SS–GB, BBC One | reviews, news & interviews
SS–GB, BBC One
SS–GB, BBC One
Len Deighton dramatisation depicts the terrors of enemy occupation
“What if the Germans had won the war?” has been a recurring theme in fiction, from Noel Coward’s Peace in Our Time to Philip K Dick’s The Man in the High Castle and Robert Harris’s Fatherland. There was even a predictive pre-war “future history” version, in the form of Katherine Burdekin’s 1937 novel, Swastika Night.
In SS-GB, tellified from Len Deighton’s novel by writers Neal Purvis and Robert Wade (who’ve written all the recent Bond movies), it’s November 1941. The RAF’s famous “Few” having failed to stem the Nazi onslaught – the blackly-ironic opening sequence showed us a Spitfire flown by a German pilot landing in front of a semi-destroyed Buckingham Palace – the Germans are running the country, the ghastly tentacles of the Gestapo and the SS are reaching into every crevice of British life, and Scotland Yard detective Douglas Archer (Sam Riley, pictured below with Kate Bosworth) finds himself a servile lackey of the new regime.
It was appropriately sordid that Archer’s latest case should be the murder of a man in Shepherd Market, the prostitutes’ haunt now being fashioned into an official Third Reich brothel by the invaders. Intriguingly, though, the pathologist’s inspection revealed that had the victim, Peter Thomas, not died of his bullet wounds, he would have done so fairly soon from liver failure.

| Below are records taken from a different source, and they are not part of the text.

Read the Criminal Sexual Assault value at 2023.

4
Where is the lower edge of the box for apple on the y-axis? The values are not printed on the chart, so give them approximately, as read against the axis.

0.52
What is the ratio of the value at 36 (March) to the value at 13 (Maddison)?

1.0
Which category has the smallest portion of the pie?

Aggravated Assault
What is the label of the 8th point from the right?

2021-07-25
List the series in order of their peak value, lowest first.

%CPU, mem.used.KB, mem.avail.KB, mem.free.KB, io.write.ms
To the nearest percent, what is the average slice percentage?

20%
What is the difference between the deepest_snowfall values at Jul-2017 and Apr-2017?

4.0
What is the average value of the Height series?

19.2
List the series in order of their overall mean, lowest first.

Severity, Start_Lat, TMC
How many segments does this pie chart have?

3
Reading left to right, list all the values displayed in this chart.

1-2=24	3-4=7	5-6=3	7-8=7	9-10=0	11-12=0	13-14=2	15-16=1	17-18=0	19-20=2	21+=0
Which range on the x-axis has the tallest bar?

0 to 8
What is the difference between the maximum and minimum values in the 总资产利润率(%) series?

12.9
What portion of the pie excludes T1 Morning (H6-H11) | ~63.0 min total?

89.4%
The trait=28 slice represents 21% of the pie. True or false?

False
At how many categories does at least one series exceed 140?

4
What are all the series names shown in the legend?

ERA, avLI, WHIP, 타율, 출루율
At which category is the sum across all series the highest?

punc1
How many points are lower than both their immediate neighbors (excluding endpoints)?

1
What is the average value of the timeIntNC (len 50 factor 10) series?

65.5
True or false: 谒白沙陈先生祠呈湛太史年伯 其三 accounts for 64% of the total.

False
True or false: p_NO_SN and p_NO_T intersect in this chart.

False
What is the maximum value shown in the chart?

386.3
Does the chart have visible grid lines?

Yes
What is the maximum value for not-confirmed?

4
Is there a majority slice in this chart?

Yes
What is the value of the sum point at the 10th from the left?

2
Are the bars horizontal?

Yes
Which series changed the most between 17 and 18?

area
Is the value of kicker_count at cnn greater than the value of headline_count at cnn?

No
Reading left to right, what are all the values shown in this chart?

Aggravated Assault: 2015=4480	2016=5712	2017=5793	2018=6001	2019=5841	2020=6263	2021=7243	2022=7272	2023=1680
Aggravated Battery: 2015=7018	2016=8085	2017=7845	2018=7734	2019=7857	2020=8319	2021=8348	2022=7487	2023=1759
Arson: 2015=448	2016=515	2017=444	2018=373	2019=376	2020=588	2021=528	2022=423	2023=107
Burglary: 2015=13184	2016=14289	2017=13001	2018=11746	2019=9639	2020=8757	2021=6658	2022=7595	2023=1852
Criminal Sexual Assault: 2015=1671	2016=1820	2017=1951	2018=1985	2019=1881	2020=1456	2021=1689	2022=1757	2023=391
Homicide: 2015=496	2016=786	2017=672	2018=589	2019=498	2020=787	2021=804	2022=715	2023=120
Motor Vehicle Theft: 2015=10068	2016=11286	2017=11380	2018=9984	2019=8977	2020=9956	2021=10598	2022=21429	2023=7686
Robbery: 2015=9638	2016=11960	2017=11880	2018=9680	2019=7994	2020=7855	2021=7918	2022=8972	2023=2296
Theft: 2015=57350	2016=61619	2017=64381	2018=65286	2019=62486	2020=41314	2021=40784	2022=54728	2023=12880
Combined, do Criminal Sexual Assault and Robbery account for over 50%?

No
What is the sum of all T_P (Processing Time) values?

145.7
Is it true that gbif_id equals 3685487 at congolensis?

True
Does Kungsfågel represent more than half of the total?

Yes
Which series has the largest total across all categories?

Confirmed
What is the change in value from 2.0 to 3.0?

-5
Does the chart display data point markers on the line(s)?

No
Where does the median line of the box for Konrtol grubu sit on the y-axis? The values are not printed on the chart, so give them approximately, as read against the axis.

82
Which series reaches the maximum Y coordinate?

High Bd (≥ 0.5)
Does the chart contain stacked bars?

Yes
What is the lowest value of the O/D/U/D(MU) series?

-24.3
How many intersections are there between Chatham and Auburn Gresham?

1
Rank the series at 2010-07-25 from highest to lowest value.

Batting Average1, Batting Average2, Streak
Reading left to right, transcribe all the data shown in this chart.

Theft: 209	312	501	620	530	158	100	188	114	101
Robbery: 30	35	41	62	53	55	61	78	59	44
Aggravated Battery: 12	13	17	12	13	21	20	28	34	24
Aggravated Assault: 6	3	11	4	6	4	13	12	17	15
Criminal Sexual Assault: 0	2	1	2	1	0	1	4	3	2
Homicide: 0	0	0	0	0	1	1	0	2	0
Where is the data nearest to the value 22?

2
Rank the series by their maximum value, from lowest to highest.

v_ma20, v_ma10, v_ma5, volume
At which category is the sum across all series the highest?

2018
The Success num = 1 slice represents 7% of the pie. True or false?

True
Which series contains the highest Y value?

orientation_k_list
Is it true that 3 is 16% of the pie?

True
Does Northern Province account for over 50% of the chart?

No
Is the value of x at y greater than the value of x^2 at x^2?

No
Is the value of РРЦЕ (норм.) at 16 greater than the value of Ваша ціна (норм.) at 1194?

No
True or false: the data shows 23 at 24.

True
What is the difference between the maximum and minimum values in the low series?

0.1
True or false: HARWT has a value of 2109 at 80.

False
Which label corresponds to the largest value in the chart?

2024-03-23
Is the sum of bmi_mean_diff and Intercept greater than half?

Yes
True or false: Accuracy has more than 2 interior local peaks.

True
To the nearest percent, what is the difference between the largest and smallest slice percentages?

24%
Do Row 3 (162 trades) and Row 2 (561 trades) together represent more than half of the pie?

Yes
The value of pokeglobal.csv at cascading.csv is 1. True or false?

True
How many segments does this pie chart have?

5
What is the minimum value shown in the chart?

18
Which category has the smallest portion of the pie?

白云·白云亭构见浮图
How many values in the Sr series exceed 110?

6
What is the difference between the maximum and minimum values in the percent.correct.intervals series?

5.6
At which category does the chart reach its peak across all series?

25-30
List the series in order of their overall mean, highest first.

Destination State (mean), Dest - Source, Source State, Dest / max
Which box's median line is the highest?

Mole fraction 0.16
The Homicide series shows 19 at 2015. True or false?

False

And not only that, why did he have weird milky eyes? And why was he carrying a rail ticket from Bringle Sands, site of some sort of top-secret airfield?
All will be revealed in due course, but this first episode skilfully lit the fuse on a potentially gripping plot while creating a persuasive atmosphere of depression, desperation and paranoia. Shots of giant swastikas sneering down over Piccadilly Circus and anti-tank obstacles strung across Trafalgar Square provided broody food for thought, while the news that the murder victim had been trading forged Luftwaffe petrol coupons added a note of sweat-stained venality, probably all too familiar to veterans of real-life wars. The building where Archer has his digs now has a “block warden”, and the Nazis are trawling the personal files of Scotland Yard employees for evidence of racial or biological impurities.
Central to the piece will be that nagging, corrosive question of “what would you have done?” Archer goes about his work trying to convince himself that it’s police business as usual, but with the SS lording it over him and the Gestapo having moved in next door, he has has about as much personal and professional autonomy as a laboratory rat. He has been trying to ease the pain of the death of his wife by having a fling with his assistant, Sylvia (Maeve Dermody), but the revelation that she’s working for the British resistance and views him as a vile quisling has hit him like a slap in the face. Meanwhile, what’s left of the resistance army is fighting a doomed rearguard action somewhere up north.
Archer himself seems impaled on the dilemma of whether it’s better to bury himself in what can only be an illusion of doing his policeman’s duty, or taking the life-threatening leap of actively working against the occupiers. It’s already clear that there’s much more to the death of Peter Thomas than meets the eye, so much so that one of Himmler’s right-hand men, Oskar Huth, has been dispatched to London to take over the case from Archer’s idle and decadent boss, Kellerman. Huth (pictured above) is played with steely ideological ruthlessness by Lars Eidinger (who has just been starring with Schaubühne Berlin at the Barbican), and somewhat to Archer’s dismay the zealous Huth has adopted him as his pet gofer, to be available around the clock. And what the hell is glamorous American journalist Barbara Barga (a shimmering Kate Bosworth) poking around for? Our policeman’s lot is not a happy one.